Pale to deep golden color, typically hazy. Moderate to large, dense white head that persists.
Light malt flavor, perhaps a bit bready. Fruity esters are moderate to high, with citrus flavors similar to grapefruit and orange, or stone fruit like apricot. Sometimes banana-like flavors are present. Hop flavor is medium-low to medium-high with citrusy or fruity aspects. Some spicy clove-like flavors from Belgian yeast may be present. Coriander and orange peel flavors may be found as well. Bitterness is high which leads to a moderately dry, refreshing finish.
Moderate fruity esters - banana, citrus, perhaps apricot. May have light to moderate spice aroma such as coriander or pepper from actual spice additions and/or Belgian yeast.
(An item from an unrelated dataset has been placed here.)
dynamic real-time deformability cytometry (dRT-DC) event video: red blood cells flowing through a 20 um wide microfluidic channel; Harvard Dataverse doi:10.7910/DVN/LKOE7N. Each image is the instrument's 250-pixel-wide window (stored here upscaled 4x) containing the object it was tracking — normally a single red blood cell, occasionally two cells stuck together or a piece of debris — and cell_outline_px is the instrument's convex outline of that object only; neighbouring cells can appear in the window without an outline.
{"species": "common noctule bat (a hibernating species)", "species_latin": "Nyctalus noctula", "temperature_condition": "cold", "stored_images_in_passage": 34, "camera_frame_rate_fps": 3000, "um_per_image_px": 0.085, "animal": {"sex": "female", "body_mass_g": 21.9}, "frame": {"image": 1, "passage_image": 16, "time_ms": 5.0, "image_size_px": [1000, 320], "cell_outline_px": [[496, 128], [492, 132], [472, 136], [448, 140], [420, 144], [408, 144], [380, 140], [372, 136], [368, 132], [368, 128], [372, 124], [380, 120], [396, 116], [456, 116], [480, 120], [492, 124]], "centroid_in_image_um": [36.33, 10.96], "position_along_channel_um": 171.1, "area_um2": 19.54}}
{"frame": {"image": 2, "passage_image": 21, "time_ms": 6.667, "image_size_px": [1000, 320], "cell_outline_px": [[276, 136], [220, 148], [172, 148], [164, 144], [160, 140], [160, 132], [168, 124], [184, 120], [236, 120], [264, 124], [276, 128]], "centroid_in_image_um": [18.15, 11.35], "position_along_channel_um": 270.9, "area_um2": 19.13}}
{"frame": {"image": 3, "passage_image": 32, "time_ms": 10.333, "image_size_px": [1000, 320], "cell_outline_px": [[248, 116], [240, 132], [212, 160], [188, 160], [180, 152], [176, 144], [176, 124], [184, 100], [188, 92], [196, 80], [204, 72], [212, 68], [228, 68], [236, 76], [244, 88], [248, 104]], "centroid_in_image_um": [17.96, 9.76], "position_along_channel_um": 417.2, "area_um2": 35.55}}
Hop aroma is moderately-low to medium, usually American or New World type with stone fruit, citrus and tropical aromas. Esters and spices may reduce hop aroma perception. Light clove-like phenolics may be present.
Medium-light body with medium to medium-high carbonation. Typically no astringency, although highly spiced examples may exhibit a light astringency which is not distracting.
A craft beer interpretation of American IPA crossed with a witbier.
American craft brewers developed the style as a late winter/spring seasonal beer to appeal to Wit and IPA drinkers alike.
Pale and wheat malts, Belgian yeast, citrusy American type hops.
Similar to a Belgian Wit style except highly hopped to the level of an American IPA. Bitter and hoppy like the IPA but fruity, spicy and light like the Wit. Typically the hop aroma and flavor are not as prominent as in an American IPA.